## Provided text
Basic Networks: Cheatsheet [Part 1]

Present day distributed systems are based on technologies which abstract away the complexity of the underlying network. Software Engineers use middleware and programing APIs which completely mask how the underlying network works. Although this eases software development, programmers quite often have problems troubleshooting subtle performance quirks as they do not understand what happens “below” the programming abstractions.

The purpose of this cheat-sheet is to briefly overview the main networking principles without going into too much technical details. For more in-depth understanding you can refer to Tanenbaum’s bible.


Basic Routing Theory

The Internet consists of a number of Autonomous Systems (AS), which in term consist of one or multiple subnetworks. Typically, an AS is owned and exploited by a single large-scale organisation – e.g. an ISP. Routing protocols enable hosts to communicate efficiently regardless of which network they are in.

Routing protocols can be divided in two groups with respect to whether they route traffic within or across AS:

  • Interior Gateway Protocols – route within an AS;
  • Exterior Gateway Protocols – route across AS networks.

With respect to the used routing technique, protocols can also be divided into:

  • Distance Vector protocols – each router maintains a lookup table mapping destination addresses with the most suitable “next step” in the routing. Routers exchange data only with their adjacent routers, which update their tables accordingly. Usually based on the Ford-Bellman algorithm.
  • Link State protocols – each router “knows” the states of all links in the network and routes accordingly. Changes are broadcasted to all routers. Based on Dijkstra’s algorithm.

The above routing methods are generic and can use any distance measure – e.g. number of hops or latency. Typically, distance vector protocols scale better as they do not flood the entire network with network state data.

Finally, routing protocols can also be classified as:

  • Classful – when routers do not include subnet masks in their messages. Routers use the legacy IP classes to determine subnet and host addresses.

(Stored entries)
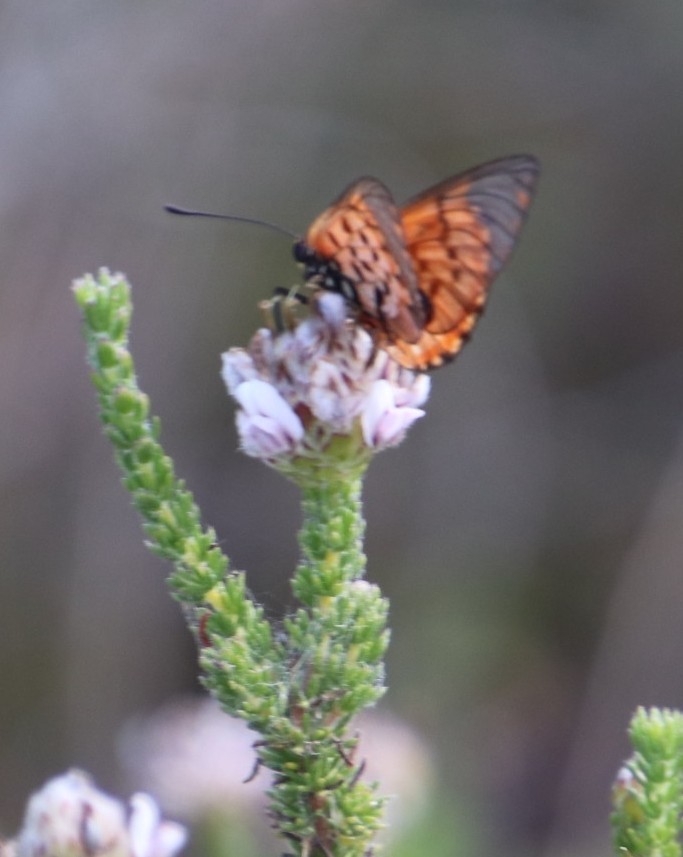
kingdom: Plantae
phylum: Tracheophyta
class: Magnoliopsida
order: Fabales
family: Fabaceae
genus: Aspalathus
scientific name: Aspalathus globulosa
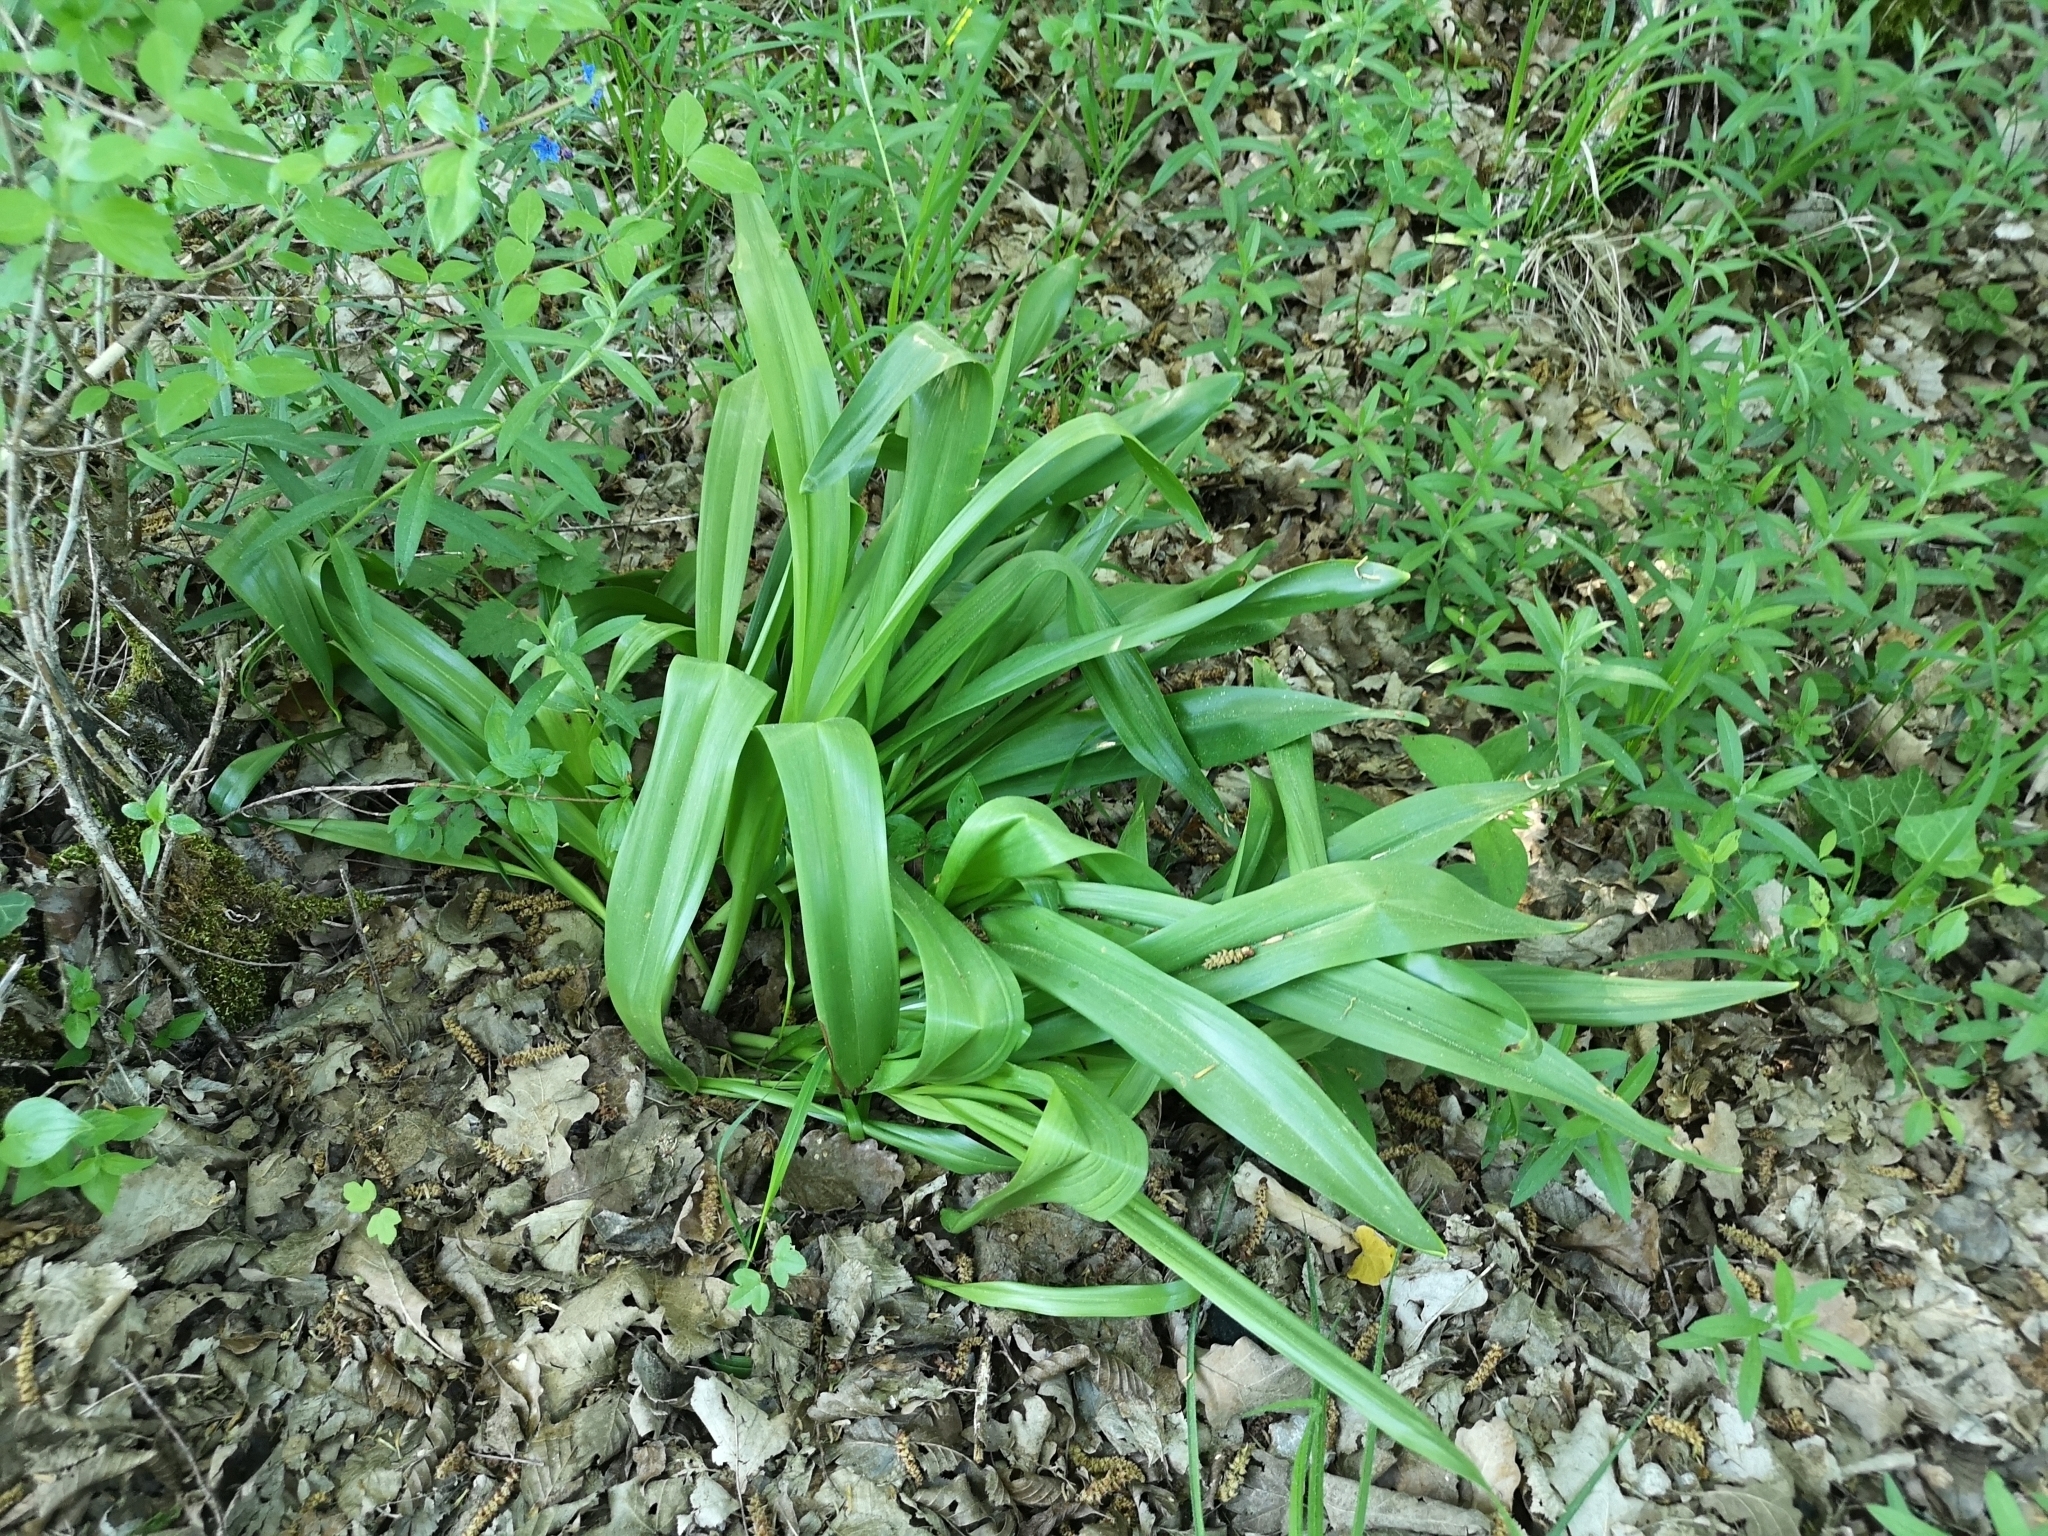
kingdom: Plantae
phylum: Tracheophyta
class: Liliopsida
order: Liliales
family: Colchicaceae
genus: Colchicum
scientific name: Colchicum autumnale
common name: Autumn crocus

## What to do
Return the whole networking cheatsheet above, word for word.

## Output below
Basic Networks: Cheatsheet [Part 1]

Present day distributed systems are based on technologies which abstract away the complexity of the underlying network. Software Engineers use middleware and programing APIs which completely mask how the underlying network works. Although this eases software development, programmers quite often have problems troubleshooting subtle performance quirks as they do not understand what happens “below” the programming abstractions.

The purpose of this cheat-sheet is to briefly overview the main networking principles without going into too much technical details. For more in-depth understanding you can refer to Tanenbaum’s bible.


Basic Routing Theory

The Internet consists of a number of Autonomous Systems (AS), which in term consist of one or multiple subnetworks. Typically, an AS is owned and exploited by a single large-scale organisation – e.g. an ISP. Routing protocols enable hosts to communicate efficiently regardless of which network they are in.

Routing protocols can be divided in two groups with respect to whether they route traffic within or across AS:

  • Interior Gateway Protocols – route within an AS;
  • Exterior Gateway Protocols – route across AS networks.

With respect to the used routing technique, protocols can also be divided into:

  • Distance Vector protocols – each router maintains a lookup table mapping destination addresses with the most suitable “next step” in the routing. Routers exchange data only with their adjacent routers, which update their tables accordingly. Usually based on the Ford-Bellman algorithm.
  • Link State protocols – each router “knows” the states of all links in the network and routes accordingly. Changes are broadcasted to all routers. Based on Dijkstra’s algorithm.

The above routing methods are generic and can use any distance measure – e.g. number of hops or latency. Typically, distance vector protocols scale better as they do not flood the entire network with network state data.

Finally, routing protocols can also be classified as:

  • Classful – when routers do not include subnet masks in their messages. Routers use the legacy IP classes to determine subnet and host addresses.